WHAT THE EXERCISE ASKS
Up to and including the line with "ola Rubino (1950-57)", output the records exactly as they appear.

GIVEN INFORMATION
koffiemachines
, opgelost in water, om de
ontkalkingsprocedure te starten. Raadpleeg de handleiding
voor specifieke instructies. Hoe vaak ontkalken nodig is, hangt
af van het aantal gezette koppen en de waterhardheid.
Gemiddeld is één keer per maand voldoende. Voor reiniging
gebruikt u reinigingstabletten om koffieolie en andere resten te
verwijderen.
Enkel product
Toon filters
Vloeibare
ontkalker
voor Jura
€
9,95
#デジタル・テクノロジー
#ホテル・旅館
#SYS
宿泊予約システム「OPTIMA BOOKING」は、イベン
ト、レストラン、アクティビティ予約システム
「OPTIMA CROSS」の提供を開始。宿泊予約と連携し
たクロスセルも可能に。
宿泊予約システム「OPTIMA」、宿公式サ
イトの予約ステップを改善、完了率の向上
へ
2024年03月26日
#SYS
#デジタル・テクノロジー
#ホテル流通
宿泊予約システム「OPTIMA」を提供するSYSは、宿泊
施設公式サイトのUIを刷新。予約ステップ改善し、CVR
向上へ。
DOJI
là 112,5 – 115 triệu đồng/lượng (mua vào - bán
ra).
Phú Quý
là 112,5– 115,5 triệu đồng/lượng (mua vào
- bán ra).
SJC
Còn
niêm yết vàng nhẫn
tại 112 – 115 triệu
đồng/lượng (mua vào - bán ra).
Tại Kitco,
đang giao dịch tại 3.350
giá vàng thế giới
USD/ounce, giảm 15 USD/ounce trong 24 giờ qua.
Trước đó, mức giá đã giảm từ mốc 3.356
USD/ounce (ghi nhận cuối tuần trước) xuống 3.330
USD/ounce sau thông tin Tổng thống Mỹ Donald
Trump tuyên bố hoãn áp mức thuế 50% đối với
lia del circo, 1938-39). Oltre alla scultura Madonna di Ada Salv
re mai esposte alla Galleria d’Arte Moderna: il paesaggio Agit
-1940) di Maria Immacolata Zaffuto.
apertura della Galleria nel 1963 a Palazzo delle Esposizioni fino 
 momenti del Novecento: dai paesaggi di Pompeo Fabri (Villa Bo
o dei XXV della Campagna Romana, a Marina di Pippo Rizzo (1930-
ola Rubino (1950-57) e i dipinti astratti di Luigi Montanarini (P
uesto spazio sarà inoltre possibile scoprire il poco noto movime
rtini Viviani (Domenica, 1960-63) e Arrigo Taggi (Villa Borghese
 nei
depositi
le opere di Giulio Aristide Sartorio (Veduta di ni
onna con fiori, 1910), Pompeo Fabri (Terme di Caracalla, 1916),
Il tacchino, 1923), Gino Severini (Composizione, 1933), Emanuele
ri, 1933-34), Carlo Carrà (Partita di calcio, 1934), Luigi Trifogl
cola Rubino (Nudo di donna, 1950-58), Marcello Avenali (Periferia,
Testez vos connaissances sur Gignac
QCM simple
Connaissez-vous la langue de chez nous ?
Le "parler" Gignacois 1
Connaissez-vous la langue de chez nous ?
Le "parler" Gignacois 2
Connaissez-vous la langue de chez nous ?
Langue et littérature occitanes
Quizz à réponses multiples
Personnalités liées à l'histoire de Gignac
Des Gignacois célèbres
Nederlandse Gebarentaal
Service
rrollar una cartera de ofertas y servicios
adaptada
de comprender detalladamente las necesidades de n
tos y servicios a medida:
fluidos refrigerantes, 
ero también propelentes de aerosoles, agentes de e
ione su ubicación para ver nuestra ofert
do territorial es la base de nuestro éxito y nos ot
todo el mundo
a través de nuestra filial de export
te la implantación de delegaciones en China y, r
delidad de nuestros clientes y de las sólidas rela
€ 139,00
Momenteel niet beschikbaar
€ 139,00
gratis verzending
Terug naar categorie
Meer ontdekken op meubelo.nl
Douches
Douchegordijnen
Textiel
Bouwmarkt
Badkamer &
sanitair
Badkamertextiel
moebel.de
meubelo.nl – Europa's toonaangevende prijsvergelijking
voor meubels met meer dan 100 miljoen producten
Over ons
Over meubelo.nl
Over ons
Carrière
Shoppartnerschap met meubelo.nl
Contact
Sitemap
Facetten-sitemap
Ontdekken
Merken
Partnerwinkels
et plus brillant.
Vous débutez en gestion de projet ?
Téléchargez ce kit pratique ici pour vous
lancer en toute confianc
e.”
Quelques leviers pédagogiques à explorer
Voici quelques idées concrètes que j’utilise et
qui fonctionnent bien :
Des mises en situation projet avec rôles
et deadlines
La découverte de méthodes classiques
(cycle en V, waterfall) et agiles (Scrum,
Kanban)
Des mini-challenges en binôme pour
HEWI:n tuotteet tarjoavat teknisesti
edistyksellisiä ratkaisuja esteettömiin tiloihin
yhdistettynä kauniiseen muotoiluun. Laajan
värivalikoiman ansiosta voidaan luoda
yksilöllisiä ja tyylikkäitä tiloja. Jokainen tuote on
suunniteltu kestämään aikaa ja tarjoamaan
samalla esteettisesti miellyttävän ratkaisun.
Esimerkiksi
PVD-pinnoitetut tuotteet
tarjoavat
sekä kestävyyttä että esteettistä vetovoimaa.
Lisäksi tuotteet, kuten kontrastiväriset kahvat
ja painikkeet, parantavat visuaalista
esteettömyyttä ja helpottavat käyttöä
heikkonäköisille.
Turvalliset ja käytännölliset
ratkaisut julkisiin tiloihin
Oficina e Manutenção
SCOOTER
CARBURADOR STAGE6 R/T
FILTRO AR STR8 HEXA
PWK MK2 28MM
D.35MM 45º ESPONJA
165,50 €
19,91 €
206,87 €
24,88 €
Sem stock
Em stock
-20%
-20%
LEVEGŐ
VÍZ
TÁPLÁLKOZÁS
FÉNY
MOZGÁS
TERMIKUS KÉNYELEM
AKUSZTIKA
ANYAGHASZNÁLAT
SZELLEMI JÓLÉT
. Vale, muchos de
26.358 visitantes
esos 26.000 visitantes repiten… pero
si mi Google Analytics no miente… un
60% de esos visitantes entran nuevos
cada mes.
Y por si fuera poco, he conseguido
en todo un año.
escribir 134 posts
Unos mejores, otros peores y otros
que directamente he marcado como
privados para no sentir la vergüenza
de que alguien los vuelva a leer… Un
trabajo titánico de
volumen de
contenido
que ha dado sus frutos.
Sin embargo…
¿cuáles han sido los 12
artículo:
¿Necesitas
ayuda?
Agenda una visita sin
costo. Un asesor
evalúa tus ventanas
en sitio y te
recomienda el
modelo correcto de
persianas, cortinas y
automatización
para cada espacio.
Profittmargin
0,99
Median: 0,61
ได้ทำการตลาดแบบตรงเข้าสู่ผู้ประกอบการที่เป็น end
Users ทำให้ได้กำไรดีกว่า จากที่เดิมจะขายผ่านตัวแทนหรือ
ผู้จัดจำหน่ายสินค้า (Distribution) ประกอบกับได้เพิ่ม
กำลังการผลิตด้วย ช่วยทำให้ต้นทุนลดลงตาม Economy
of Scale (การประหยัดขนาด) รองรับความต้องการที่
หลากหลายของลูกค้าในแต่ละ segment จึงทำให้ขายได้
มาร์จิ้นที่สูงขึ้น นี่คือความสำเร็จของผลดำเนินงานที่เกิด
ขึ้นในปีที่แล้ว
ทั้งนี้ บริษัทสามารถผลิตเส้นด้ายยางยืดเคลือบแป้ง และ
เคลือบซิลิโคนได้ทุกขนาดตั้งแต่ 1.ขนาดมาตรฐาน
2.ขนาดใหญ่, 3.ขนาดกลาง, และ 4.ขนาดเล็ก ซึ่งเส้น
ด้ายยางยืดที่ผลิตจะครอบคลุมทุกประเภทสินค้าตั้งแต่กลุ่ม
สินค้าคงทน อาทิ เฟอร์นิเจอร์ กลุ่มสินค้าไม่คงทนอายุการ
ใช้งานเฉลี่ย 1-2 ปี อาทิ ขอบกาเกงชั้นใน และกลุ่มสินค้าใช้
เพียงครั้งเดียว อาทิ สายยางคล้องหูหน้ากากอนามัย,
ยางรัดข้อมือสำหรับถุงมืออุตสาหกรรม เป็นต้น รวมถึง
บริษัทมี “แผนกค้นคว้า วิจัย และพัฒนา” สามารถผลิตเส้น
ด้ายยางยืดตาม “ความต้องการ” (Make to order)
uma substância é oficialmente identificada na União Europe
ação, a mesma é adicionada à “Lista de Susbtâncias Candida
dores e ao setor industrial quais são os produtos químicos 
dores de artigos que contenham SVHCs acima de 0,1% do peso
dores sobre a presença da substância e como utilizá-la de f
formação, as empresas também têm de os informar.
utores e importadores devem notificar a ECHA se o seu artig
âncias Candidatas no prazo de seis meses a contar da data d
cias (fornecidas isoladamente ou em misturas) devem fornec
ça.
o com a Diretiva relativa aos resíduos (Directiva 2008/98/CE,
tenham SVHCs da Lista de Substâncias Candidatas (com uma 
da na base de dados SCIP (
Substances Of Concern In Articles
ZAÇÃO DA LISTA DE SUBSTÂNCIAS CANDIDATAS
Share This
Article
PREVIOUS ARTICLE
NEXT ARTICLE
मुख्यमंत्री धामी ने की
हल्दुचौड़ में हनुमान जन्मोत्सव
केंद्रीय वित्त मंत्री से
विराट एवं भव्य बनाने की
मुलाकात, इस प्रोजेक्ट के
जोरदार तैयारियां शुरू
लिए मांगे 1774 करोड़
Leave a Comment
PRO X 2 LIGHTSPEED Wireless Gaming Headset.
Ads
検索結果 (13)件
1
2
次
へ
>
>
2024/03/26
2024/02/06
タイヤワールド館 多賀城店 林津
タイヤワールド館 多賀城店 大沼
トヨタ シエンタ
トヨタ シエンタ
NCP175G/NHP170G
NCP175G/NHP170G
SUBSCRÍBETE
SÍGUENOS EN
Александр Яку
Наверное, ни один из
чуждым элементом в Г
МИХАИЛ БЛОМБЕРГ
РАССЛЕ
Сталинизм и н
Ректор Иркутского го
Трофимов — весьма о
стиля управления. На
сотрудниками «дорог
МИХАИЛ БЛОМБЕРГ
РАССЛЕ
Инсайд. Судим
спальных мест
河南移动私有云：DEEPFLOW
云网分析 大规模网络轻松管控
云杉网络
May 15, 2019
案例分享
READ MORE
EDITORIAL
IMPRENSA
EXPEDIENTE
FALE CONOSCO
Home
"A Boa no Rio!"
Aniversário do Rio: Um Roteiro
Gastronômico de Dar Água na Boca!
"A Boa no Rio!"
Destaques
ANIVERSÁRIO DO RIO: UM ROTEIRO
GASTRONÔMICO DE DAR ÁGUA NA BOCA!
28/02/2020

ANSWER AREA
koffiemachines
, opgelost in water, om de
ontkalkingsprocedure te starten. Raadpleeg de handleiding
voor specifieke instructies. Hoe vaak ontkalken nodig is, hangt
af van het aantal gezette koppen en de waterhardheid.
Gemiddeld is één keer per maand voldoende. Voor reiniging
gebruikt u reinigingstabletten om koffieolie en andere resten te
verwijderen.
Enkel product
Toon filters
Vloeibare
ontkalker
voor Jura
€
9,95
#デジタル・テクノロジー
#ホテル・旅館
#SYS
宿泊予約システム「OPTIMA BOOKING」は、イベン
ト、レストラン、アクティビティ予約システム
「OPTIMA CROSS」の提供を開始。宿泊予約と連携し
たクロスセルも可能に。
宿泊予約システム「OPTIMA」、宿公式サ
イトの予約ステップを改善、完了率の向上
へ
2024年03月26日
#SYS
#デジタル・テクノロジー
#ホテル流通
宿泊予約システム「OPTIMA」を提供するSYSは、宿泊
施設公式サイトのUIを刷新。予約ステップ改善し、CVR
向上へ。
DOJI
là 112,5 – 115 triệu đồng/lượng (mua vào - bán
ra).
Phú Quý
là 112,5– 115,5 triệu đồng/lượng (mua vào
- bán ra).
SJC
Còn
niêm yết vàng nhẫn
tại 112 – 115 triệu
đồng/lượng (mua vào - bán ra).
Tại Kitco,
đang giao dịch tại 3.350
giá vàng thế giới
USD/ounce, giảm 15 USD/ounce trong 24 giờ qua.
Trước đó, mức giá đã giảm từ mốc 3.356
USD/ounce (ghi nhận cuối tuần trước) xuống 3.330
USD/ounce sau thông tin Tổng thống Mỹ Donald
Trump tuyên bố hoãn áp mức thuế 50% đối với
lia del circo, 1938-39). Oltre alla scultura Madonna di Ada Salv
re mai esposte alla Galleria d’Arte Moderna: il paesaggio Agit
-1940) di Maria Immacolata Zaffuto.
apertura della Galleria nel 1963 a Palazzo delle Esposizioni fino 
 momenti del Novecento: dai paesaggi di Pompeo Fabri (Villa Bo
o dei XXV della Campagna Romana, a Marina di Pippo Rizzo (1930-
ola Rubino (1950-57) e i dipinti astratti di Luigi Montanarini (P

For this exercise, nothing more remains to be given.